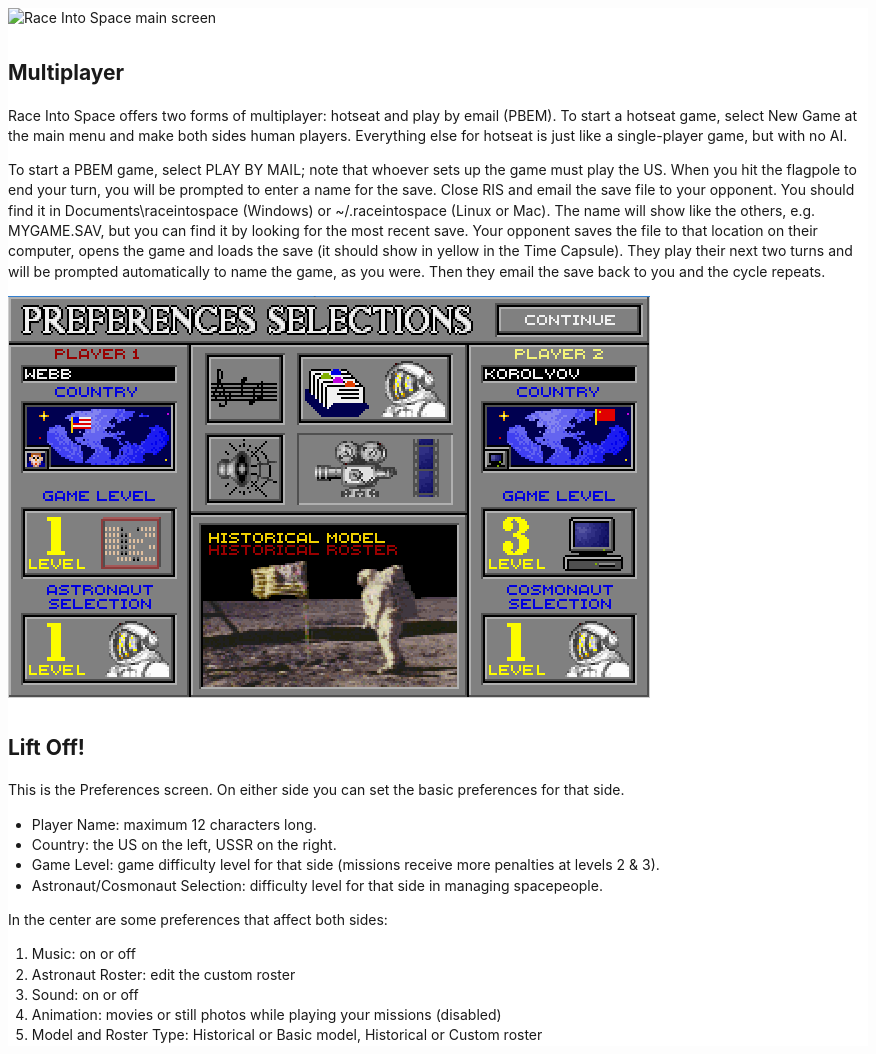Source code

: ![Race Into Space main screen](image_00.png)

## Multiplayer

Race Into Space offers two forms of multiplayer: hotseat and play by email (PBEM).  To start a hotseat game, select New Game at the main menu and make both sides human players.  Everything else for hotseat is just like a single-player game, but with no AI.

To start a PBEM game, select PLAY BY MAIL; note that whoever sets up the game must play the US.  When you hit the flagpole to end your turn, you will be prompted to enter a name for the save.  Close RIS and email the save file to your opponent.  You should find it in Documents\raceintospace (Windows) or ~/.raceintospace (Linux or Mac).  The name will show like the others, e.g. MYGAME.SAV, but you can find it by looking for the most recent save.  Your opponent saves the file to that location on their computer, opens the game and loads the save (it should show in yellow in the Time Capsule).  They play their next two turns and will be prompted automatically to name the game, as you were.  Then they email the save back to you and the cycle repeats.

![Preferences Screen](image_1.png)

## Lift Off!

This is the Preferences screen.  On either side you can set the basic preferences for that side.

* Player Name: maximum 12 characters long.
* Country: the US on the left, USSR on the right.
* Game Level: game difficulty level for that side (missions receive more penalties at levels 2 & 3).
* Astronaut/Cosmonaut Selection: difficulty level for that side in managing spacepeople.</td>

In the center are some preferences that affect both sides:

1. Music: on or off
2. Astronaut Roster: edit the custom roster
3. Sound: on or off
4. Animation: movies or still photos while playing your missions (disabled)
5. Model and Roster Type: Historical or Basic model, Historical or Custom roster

# # #

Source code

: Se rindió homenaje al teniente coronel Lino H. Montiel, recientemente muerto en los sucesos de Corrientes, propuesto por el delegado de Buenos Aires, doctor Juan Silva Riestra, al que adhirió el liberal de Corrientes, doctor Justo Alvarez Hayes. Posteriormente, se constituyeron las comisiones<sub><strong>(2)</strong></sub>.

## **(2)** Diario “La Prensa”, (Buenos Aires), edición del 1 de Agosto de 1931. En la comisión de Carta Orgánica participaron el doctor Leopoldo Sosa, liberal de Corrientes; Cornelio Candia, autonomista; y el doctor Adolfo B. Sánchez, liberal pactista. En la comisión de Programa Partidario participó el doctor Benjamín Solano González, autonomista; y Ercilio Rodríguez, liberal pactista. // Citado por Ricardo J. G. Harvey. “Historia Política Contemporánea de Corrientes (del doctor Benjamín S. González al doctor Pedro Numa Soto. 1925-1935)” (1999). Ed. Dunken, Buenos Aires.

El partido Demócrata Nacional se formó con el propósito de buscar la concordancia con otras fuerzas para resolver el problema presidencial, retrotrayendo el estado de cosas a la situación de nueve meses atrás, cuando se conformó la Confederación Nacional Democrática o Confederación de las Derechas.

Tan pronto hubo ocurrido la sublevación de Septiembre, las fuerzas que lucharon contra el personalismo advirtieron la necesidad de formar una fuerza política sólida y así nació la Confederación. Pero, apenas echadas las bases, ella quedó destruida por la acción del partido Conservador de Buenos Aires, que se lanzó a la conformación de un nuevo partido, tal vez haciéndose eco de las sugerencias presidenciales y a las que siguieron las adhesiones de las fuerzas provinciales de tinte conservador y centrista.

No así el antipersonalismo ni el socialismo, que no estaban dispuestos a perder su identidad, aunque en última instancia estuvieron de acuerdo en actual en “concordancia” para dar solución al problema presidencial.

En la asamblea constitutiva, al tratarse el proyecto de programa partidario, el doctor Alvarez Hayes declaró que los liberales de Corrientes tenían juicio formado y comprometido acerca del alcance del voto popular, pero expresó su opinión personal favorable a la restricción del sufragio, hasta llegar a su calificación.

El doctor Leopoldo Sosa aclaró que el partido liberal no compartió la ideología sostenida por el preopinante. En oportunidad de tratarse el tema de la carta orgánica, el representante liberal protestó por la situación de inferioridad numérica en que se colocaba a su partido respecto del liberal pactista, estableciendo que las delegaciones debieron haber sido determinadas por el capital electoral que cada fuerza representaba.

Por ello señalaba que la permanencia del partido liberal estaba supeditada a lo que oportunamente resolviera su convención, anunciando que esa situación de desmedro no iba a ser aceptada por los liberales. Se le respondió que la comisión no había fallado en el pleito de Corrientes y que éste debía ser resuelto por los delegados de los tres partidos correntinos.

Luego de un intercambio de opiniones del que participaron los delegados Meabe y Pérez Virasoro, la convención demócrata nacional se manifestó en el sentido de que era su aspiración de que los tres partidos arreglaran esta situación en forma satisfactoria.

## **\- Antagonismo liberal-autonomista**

# # #

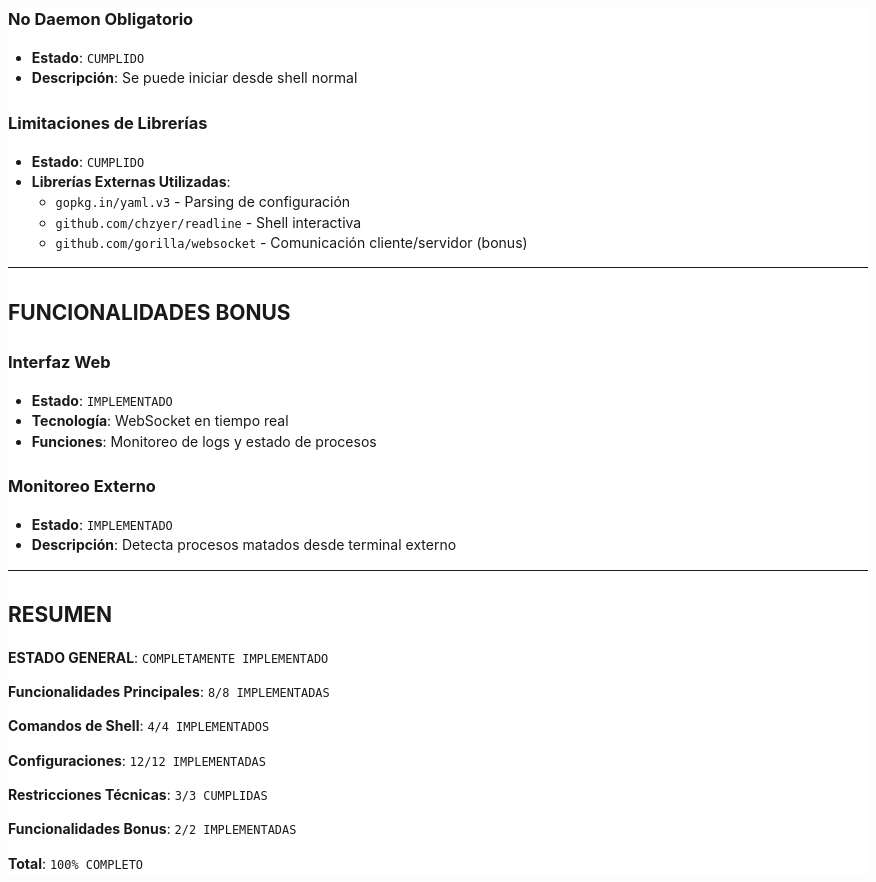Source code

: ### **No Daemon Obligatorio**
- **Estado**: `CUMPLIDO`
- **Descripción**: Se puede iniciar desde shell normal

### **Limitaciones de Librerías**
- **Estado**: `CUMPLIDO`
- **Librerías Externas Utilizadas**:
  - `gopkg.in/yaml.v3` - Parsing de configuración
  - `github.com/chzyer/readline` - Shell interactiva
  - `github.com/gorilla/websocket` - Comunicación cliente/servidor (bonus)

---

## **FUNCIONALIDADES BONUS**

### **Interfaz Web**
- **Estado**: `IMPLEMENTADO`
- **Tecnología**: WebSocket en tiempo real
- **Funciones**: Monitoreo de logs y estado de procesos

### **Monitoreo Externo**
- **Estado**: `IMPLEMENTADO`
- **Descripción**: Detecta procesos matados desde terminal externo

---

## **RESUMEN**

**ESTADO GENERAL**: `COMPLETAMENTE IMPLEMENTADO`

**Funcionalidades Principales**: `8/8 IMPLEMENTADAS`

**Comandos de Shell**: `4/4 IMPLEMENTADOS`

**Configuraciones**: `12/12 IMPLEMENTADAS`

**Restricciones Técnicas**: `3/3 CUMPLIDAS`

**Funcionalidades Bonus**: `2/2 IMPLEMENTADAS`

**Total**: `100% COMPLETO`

# # #

_Prompt_
Beginning with the line holding "levels 2 & 3)." and ending with the line holding "3. Sound: on or off", write out the stretch of material above exactly; add no further lines.

_Solution to this problem_
* Game Level: game difficulty level for that side (missions receive more penalties at levels 2 & 3).
* Astronaut/Cosmonaut Selection: difficulty level for that side in managing spacepeople.</td>

In the center are some preferences that affect both sides:

1. Music: on or off
2. Astronaut Roster: edit the custom roster
3. Sound: on or off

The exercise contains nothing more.